Prisonniers du paradis, par Hervé Kempf
Article mis en ligne le 20 avril 2010

Ayons une pensée émue pour les milliers de voyageurs dont les plans ont été contrariés. Pensée émue.

Et goûtons la surprise toujours renouvelée du torrent de la vie, qui bouscule l’ordonnancement des flux et des êtres, rend possible l’impossible et réel l’inimaginable. Un volcan explose, et les avions s’arrêtent. Qui l’eût crû ?

Un des traits remarquables de l’épisode - avant que les rouages de la machine sociale se remettent à pesamment fonctionner -, c’est l’espèce de soulagement qui a parcouru le week-end, un sentiment de vacance, d’entre-deux, de pause, de pied de nez à l’ordre. Soudain, on fit un pas de côté, comme dans L’An 01, de Gébé, et une autre vie s’ouvrait. Ou alors, nous devînmes ces héros d’Arto Paasilinna, qui par une brusque lubie ou suivant l’injonction de la fatalité, s’engagent dans une voie totalement inattendue. Grâce au volcan Eyjafjöll, nous sommes devenus paasilinnesques. C’est imprononçable ? Tant mieux.

Pourquoi ce dérèglement de la société technologique a-t-il créé ce vaporeux sentiment de liberté ? Peut-être parce qu’il désemparait les puissants. D’habitude, les aléas des transports publics frappent les salariés, les travailleurs du petit matin, les éprouvés de la navette quotidienne. Là, des présidents ont dû cesser leur agitation, des ministres prendre la voiture, des secrétaires importants deviner plus longtemps que prévu les charmes de New Delhi. Et même si l’avion est devenu un transport de masse, il reste l’apanage d’une minorité : 15 millions de Français montent à bord d’un aéronef chaque année (selon la Direction des transports aériens, « Note de synthèse et d’actualité », n° 14, juillet 2003). Un habitant sur quatre. Pendant quelques jours, les trois autres ont discrètement souri.

Et puis, s’agit-il de voyages ou de déplacements ? On m’a cité le cas de personnes empêchées de s’envoler vers l’Ethiopie, où elles devaient marcher quinze jours.
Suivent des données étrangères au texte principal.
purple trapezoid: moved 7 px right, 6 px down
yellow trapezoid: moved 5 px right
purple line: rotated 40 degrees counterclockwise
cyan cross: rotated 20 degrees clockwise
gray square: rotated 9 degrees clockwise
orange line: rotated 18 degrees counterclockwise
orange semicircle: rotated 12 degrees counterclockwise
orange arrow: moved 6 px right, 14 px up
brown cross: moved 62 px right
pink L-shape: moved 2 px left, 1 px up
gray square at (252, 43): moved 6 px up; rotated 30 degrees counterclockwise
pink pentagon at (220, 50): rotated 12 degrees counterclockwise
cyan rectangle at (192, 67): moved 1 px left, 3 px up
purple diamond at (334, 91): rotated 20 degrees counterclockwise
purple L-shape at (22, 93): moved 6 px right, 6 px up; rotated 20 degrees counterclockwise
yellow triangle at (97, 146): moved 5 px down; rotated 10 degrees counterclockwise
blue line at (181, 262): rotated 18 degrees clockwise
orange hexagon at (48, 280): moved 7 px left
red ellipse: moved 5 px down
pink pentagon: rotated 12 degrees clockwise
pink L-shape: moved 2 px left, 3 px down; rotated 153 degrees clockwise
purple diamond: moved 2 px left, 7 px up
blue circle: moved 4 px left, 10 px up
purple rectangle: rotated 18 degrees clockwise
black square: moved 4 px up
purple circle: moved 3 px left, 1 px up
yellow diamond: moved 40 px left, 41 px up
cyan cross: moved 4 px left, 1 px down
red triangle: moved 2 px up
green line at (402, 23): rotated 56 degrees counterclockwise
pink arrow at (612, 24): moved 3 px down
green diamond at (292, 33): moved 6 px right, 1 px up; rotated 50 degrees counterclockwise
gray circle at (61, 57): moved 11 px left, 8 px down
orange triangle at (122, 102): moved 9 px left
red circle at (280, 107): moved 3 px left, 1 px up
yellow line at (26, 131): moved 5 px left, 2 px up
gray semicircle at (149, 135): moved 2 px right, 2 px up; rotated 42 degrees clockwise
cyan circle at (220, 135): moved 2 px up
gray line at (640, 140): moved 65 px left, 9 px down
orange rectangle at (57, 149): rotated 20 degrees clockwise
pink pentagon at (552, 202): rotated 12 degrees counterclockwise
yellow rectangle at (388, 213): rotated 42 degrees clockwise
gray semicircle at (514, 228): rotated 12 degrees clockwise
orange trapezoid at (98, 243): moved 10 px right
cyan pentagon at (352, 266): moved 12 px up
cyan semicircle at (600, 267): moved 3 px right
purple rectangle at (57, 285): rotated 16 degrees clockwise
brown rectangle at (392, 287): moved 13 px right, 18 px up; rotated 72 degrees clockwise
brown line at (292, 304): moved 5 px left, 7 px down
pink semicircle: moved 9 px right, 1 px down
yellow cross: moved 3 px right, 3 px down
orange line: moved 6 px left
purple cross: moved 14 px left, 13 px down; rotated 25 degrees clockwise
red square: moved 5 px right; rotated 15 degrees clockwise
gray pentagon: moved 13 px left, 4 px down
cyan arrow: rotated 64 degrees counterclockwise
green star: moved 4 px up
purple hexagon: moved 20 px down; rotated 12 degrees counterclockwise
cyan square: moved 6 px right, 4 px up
N’y a-t-il pas quelque chose d’absurde à aller marcher quinze jours en Ethiopie ? « Oh, c’était si beau, et le contact avec la nature... On se désaltérait d’une simple gourde d’eau, en contemplant le coucher du soleil. Tu retrouves les vraies valeurs, tu sais ? » 1,5 tonne et demie de gaz carbonique, l’aller-retour. Nous ne voyageons plus. Nous consommons de l’éloignement. Le vrai voyage est lent. Et les voyageurs sont ceux pour qui la route est une aventure, un danger et un espoir. Aujourd’hui, ce sont les travailleurs migrants, qui mettent leur vie dans la balance, partant de Kaboul, d’Abidjan ou de Tegucigalpa, pour atteindre, plusieurs mois plus tard, par les mers et par les chemins, ces pays où la paralysie de l’aviation semble une libération.